Long Term Potentiation: How your brain learns - signalling pathway in synapse

LTP is a key process underlying learning and memory.

It involves the strengthening of synaptic connections through repeated stimulation, allowing neurons to communicate more effectively. This phenomenon is primarily mediated by NMDA (N-methyl-D-aspartate) glutamate receptors and other molecular mechanisms.

Role of NMDA and AMPA Receptors

• Glutamate, the major excitatory neurotransmitter in the CNS, plays a critical role in synaptic transmission.
• It binds to two key receptors:
  • AMPA Receptors: Ionotropic receptors that allow Na⁺ and K⁺ ions to pass when activated, leading to fast excitatory synaptic transmission.
  • NMDA Receptors: Normally blocked by Mg²⁺ ions, preventing ion flow.

Definition: In this context, sensitivity refers to for the same amount of stimulation (AP to CA3), the response (AP of CA1) is greater.

Phases of LTP

A. Normal Synaptic Transmission (Before LTP)

• When an action potential reaches the CA3 neuron terminal, glutamate is released into the synaptic cleft.
• Glutamate binds to AMPA receptors, allowing Na⁺ influx and causing a slight depolarization.
• NMDA receptors remain blocked by Mg²⁺, preventing Ca²⁺ entry.

B. Induction of LTP (Triggering Synaptic Strengthening)

• During high-frequency stimulation, repeated AMPA receptor activation causes sufficient depolarization of the postsynaptic membrane.
• This depolarization removes the Mg²⁺ block from NMDA receptors, allowing Ca²⁺ to enter.
• Increased Ca²⁺ concentration inside the spine activates key signaling pathways:
  • Ca²⁺/calmodulin-dependent protein kinase II (CaMKII): Phosphorylates AMPA receptors, increasing their sensitivity. Also activates some previously silent receptor channels.

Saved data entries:
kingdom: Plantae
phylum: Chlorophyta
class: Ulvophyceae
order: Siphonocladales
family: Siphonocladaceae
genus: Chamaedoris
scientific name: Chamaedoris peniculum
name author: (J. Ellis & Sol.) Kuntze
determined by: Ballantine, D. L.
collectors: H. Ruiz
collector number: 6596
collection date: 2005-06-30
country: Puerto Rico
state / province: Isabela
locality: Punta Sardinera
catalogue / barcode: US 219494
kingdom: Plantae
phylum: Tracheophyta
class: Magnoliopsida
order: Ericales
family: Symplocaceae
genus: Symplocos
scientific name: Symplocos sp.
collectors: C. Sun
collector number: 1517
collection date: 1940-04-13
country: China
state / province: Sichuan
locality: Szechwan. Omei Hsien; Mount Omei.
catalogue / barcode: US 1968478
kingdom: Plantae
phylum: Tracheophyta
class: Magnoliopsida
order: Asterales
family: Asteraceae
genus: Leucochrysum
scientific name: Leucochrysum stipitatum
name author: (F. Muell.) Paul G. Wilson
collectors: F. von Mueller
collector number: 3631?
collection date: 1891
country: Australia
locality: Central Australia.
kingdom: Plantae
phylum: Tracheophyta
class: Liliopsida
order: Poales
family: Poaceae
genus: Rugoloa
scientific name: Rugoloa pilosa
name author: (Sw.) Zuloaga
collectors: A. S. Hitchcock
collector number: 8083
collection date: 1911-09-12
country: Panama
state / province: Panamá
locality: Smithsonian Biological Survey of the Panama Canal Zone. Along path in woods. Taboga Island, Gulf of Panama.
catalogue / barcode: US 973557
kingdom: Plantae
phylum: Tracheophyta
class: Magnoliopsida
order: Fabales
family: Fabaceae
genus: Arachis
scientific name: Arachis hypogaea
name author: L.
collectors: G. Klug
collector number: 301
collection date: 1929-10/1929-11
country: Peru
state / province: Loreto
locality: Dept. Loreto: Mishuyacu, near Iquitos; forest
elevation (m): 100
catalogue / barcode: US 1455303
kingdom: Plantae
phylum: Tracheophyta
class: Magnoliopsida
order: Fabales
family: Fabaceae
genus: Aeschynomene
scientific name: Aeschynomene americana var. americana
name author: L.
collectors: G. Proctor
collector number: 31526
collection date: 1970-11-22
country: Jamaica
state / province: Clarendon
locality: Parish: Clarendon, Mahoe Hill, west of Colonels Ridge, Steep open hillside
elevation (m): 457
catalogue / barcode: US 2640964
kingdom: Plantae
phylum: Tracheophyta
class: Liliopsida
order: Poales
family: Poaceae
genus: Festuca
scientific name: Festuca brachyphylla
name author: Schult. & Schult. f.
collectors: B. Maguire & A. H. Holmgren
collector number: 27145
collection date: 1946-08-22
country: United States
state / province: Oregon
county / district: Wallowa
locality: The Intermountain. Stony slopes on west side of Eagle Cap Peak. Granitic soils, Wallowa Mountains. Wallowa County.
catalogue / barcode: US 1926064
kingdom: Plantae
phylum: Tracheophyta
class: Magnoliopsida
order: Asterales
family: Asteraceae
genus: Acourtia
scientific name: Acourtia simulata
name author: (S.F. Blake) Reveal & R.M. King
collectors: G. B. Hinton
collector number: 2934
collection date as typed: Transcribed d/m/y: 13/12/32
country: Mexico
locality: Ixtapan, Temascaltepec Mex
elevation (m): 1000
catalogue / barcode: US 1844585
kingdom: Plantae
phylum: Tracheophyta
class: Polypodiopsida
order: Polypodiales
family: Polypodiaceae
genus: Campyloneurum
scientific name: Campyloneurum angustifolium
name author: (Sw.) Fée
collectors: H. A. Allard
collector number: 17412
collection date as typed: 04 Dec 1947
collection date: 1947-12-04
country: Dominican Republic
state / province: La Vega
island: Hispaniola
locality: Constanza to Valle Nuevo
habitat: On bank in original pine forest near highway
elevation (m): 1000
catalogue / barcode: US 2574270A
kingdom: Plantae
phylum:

▸ Directions
Extend the text on long-term potentiation beyond its last sentence.

▸ Result of this exercise
  • Protein Kinase C (PKC) and Tyrosine kinase (Fyn): Further modulate receptor function.
  • Metabotropic glutamate receptors (mGluRs): Trigger additional calcium release from the endoplasmic reticulum (ER).

C. Expression of LTP (Long-Term Strengthening)

• Enhanced AMPA receptor function leads to:
  • More Na⁺ entry, causing a stronger postsynaptic response.
  • Insertion of new AMPA receptors into the membrane, increasing synaptic efficiency.
• A retrograde messenger, likely nitric oxide (NO), signals the presynaptic neuron to release more glutamate, strengthening communication.

In summary: Structural and Functional Effects of LTP:

• Postsynaptic changes:
  • Increased sensitivity of AMPA receptors.
  • Recruitment of silent synapses (previously inactive receptors become functional).
• Presynaptic changes:
  • NO retrograde signaling increases neurotransmitter release.
• Anatomical modifications:
  • Formation of new synaptic spines and presynaptic terminals, enhancing connectivity.